◆ **Selected excerpt**:

----

Improve the reuse efficiency in dirty ecache and reduce page fault by jiebinn · Pull Request #2842 · jemalloc/jemalloc

jiebinn · 2025-04-30T05:51:09Z

performance issue analysis:
We identified the performance issue in many of the 43 ClickBench queries with ClickHouse on the 2x240 vCPUs system, particularly high page faults. For a deeper investigation, let's consider Q35. Q35 exhibited around 40% __handle_mm_fault hotspot in cycles on the GNR 2x240 vCPUs platform. We discovered that the high page faults stem from MADV_DONTNEED with the perf event.
In Query 35, there are 256 memory reallocations from 4KB to 16KB for each arena. Jemalloc recycles and coalesces many of these 256 16K memory blocks into a larger one when ClickHouse frees them. Subsequently, the large memory space in the dirty ecache cannot be reused for the next following 16K request, as the maximum allowed memory space before splitting is 16 * 64 KB. When a new memory request is made, Jemalloc locates an existing extent larger than the requested size in the dirty ecache and splits it to fit the actual requested size, maximizing memory reuse. There is a boundary for the requested extent size and the existing extent size, with a maximum ratio of 64 to minimize memory fragmentation. Consequently, Jemalloc would find possible memory space from the retained ecache (already MADV_DONTNEED and lacking physical pages) or through mmap, resulting in page faults and high RSS.

----

◆ **Record extracts**:

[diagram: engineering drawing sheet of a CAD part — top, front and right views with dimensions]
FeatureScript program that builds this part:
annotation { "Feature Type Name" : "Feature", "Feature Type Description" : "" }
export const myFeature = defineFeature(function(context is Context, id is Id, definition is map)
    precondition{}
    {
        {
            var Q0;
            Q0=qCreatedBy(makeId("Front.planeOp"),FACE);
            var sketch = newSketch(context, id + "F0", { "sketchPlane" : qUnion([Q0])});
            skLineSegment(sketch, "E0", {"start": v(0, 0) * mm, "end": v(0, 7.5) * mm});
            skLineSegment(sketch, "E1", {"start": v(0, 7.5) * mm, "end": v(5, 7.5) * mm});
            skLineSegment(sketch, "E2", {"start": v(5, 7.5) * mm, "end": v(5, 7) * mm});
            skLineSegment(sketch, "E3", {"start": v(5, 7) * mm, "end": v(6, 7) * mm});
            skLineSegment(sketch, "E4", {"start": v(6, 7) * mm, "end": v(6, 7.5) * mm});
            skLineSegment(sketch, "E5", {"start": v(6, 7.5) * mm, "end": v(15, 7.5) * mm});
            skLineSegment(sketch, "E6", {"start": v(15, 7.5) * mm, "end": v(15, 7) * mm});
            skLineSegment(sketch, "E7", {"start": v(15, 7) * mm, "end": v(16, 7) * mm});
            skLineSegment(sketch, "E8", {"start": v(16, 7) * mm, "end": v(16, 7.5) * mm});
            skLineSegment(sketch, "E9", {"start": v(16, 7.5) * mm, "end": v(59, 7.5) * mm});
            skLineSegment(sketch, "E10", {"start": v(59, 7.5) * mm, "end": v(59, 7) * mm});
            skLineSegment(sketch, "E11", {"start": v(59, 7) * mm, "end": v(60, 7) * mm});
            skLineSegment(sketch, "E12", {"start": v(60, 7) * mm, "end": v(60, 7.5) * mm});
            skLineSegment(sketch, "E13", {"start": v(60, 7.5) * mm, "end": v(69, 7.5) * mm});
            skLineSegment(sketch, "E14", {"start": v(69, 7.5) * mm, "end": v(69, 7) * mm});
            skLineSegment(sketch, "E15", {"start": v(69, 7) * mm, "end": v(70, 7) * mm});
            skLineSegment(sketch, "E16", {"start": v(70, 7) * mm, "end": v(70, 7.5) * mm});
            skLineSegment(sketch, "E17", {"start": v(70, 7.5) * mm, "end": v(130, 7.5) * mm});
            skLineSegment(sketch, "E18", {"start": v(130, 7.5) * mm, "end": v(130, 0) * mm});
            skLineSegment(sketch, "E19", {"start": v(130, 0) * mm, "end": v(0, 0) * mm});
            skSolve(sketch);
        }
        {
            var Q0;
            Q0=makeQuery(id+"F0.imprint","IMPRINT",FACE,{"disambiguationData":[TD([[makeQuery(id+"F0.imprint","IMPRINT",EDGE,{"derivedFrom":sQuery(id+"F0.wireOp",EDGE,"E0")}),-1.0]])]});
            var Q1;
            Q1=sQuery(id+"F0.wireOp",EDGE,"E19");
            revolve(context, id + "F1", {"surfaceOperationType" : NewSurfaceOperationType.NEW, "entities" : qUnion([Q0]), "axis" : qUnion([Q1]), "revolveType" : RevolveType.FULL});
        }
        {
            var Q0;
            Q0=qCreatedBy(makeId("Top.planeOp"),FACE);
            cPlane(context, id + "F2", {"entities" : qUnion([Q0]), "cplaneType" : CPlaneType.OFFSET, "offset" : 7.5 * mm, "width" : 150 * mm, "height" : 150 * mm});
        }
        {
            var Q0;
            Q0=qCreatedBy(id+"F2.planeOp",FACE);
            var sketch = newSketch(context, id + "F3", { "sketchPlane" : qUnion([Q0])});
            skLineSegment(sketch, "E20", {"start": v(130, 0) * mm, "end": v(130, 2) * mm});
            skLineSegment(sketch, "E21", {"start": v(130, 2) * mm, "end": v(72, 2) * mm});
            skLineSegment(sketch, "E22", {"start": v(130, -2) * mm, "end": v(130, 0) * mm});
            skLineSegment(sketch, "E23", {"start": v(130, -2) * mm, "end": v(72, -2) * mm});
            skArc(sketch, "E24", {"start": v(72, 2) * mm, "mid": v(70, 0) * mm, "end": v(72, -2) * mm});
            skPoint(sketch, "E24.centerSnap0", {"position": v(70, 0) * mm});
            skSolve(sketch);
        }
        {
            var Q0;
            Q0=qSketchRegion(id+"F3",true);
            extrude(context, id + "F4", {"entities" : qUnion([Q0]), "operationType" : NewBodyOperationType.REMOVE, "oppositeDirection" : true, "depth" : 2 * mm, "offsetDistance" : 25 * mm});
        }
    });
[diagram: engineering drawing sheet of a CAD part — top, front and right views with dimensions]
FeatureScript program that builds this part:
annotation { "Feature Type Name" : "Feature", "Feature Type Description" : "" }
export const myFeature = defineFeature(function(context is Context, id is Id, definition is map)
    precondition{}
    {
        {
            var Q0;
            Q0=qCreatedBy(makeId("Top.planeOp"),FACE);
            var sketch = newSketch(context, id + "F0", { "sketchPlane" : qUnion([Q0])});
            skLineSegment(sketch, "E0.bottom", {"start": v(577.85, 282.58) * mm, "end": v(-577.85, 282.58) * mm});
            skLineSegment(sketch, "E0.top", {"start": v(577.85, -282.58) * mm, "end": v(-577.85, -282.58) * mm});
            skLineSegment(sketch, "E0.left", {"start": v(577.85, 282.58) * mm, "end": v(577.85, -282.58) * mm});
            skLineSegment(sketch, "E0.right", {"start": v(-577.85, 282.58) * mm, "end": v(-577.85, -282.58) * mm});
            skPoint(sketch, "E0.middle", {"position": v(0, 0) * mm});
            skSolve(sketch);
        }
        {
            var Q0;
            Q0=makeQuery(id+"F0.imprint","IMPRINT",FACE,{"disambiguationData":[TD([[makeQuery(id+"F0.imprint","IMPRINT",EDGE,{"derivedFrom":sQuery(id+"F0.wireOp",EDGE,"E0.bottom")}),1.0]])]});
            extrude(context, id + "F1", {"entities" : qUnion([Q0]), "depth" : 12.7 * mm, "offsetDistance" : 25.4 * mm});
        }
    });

----

◆ **Required tasks**:
(a) Summarize the pull request description in two sentences.
(b) List every line of the listing that contains the string "position".

◆ **Solutions in order**:
(a) The pull request reports high page faults in many of the 43 ClickBench queries run with ClickHouse on a 2x240 vCPUs system and traces them, using Q35 as the case studied, to MADV_DONTNEED. In Q35, Jemalloc coalesces freed 16K blocks into a larger extent in the dirty ecache that cannot be reused for the next 16K request because of the maximum ratio of 64 between existing and requested extent sizes, so it turns to the retained ecache or mmap, which leads to page faults and high RSS.

(b)
            skPoint(sketch, "E24.centerSnap0", {"position": v(70, 0) * mm});
            skPoint(sketch, "E0.middle", {"position": v(0, 0) * mm});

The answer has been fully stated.